Nyriad founder and CEO Matthew Simmons, a Cambridge local, explained that the pilot will essentially demonstrate that IT trust can be built with the company’s real-time Blockchain File-Systems, enabling public organisations to prove they are handling information in a way that satisfies strict security standards and facilitates real-time data sharing.

“By using mathematics, Blockchain enables you to be able to use a unique number that’s only possible if that file is in the same condition that it originally was,” Simmons explained. “So, a little bit of change, even though it’s not detectable, can actually be mathematically proved, with Blockchain. It’s a way of using math for trust.

“The problem is, because the math is quite computer-intensive, it’s not practical to use on very large files because to prove that that file is in the same condition that it was, may take a long period of time. In our architecture, its essentially instant.”

To make Blockchain run at top speed, Nyriad has essentially been rebuilding IT systems from the ground up, redesigning the computer to run on its graphics chip, rather than the traditional Intel chip, to enable Blockchain to run efficiently.

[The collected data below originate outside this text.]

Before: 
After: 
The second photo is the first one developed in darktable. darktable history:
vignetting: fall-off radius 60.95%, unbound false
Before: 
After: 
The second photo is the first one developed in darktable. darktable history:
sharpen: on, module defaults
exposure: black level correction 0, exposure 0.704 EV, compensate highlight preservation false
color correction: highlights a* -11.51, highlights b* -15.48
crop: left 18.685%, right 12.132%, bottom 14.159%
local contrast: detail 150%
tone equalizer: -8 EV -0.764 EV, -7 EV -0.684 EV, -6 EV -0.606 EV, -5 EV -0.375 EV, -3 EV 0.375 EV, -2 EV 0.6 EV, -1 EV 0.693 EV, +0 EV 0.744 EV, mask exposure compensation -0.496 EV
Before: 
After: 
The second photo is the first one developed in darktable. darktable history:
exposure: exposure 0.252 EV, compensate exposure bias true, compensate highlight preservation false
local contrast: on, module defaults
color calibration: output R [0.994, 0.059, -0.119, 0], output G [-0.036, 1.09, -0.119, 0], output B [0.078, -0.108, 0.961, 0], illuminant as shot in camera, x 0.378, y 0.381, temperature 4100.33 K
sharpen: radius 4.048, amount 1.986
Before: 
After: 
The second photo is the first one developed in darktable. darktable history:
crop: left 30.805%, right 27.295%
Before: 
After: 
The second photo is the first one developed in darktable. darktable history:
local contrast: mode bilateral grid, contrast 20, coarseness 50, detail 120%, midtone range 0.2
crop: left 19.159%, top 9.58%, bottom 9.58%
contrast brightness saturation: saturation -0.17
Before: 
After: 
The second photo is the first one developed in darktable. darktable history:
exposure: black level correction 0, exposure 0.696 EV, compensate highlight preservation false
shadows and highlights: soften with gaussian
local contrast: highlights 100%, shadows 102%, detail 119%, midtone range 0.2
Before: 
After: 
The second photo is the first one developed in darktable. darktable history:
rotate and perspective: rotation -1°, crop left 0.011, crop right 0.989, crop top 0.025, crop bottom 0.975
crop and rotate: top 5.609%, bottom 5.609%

“We are enabling a solution for trust that has no latency or no time overhead, it’s instant, instantly verifiable trust.”

Over the last three years, Nyriad has generated 80 part-time and full-time jobs in Cambridge. Along with his co-founder and chief technology officer Alex St John, and some of their employees, Simmons tends to work 80 to 100 hours a week on the project.

“We’re trying to do something significant, and that requires significant input,” said Simmons, who has big ambitions for the company over the next decade. “We’ll be 200 strong by the end of next year, at the least. We’re going to keep all the talent here in Cambridge, our goal is to build a Google or a Microsoft in Cambridge.”